### TEXTO DO EXERCÍCIO

            No CPERS, por exemplo, que é um dos maiores sindicatos da América Latina, impera um acordo informal, inexistente no seu estatuto, em que só tem direito a fala de avaliação de conjuntura nas assembleias gerais as correntes sindicais que foram eleitas ao Conselho Geral. Isto é uma invenção política para solidificar o establishment sindical, baseado nas mesmas forças políticas e sindicais de sempre. Cria-se um círculo vicioso, que reforça não apenas a estrutura vertical dos sindicatos, bem como reforça indiretamente a própria estrutura política da sociedade de classes.

            Uma boa contribuição para repensarmos esta prática advém do humanismo freiriano, que é uma necessidade para a nova prática sindical em que devemos apostar. Tal pedagogia apregoa que precisamos aprender a ouvir os outros para dar fim ao “fascismo sindical” – isto é, terminar com as práticas de abafamento burocrático ou aberto de minorias que tentam sinceramente propor e debater políticas sindicais e o fim do “grenalismo”, que não pode gerar outro sentimento que não o ódio entre nós. As pessoas devem estar acima do establishment; e não o establishment acima delas. Pode parecer uma conclusão simplória e óbvia, mas às vezes reforçar o simples e o óbvio é mais do que necessário.
######
### DADOS REGISTRADOS
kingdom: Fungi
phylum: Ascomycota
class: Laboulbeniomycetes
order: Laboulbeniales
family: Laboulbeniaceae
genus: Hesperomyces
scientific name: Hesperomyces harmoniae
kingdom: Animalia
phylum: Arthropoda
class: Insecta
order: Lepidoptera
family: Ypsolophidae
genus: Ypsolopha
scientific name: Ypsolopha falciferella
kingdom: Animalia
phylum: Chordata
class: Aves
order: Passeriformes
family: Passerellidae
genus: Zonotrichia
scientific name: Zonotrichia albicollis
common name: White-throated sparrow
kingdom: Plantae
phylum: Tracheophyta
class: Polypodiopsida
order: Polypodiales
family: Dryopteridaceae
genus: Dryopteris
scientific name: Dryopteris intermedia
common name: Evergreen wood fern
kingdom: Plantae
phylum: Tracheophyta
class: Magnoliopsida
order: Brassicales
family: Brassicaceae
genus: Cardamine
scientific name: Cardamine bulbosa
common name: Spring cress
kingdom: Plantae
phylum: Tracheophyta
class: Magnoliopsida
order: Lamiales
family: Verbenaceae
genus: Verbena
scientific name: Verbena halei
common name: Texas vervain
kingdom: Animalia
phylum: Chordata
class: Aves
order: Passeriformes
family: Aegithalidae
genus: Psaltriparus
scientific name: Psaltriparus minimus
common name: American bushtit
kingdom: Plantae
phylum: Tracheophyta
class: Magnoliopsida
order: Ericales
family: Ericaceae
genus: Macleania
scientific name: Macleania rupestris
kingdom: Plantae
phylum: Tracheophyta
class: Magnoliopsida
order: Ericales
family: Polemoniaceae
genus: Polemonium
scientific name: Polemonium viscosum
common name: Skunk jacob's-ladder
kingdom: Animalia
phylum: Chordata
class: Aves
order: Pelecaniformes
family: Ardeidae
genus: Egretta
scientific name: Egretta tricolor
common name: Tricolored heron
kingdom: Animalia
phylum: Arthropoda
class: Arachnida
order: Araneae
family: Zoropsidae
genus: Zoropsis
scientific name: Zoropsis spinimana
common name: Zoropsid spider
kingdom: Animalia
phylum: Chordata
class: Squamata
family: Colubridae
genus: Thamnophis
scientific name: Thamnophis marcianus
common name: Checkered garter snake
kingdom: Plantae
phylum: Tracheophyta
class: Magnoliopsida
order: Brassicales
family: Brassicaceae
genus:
######
> **O QUE FAZER**
Segundo o texto do exercício, quem tem direito a fala de avaliação de conjuntura nas assembleias gerais do CPERS? Os dados não têm relação com o texto.

> **EXERCÍCIO RESOLVIDO**
Só as correntes sindicais que foram eleitas ao Conselho Geral.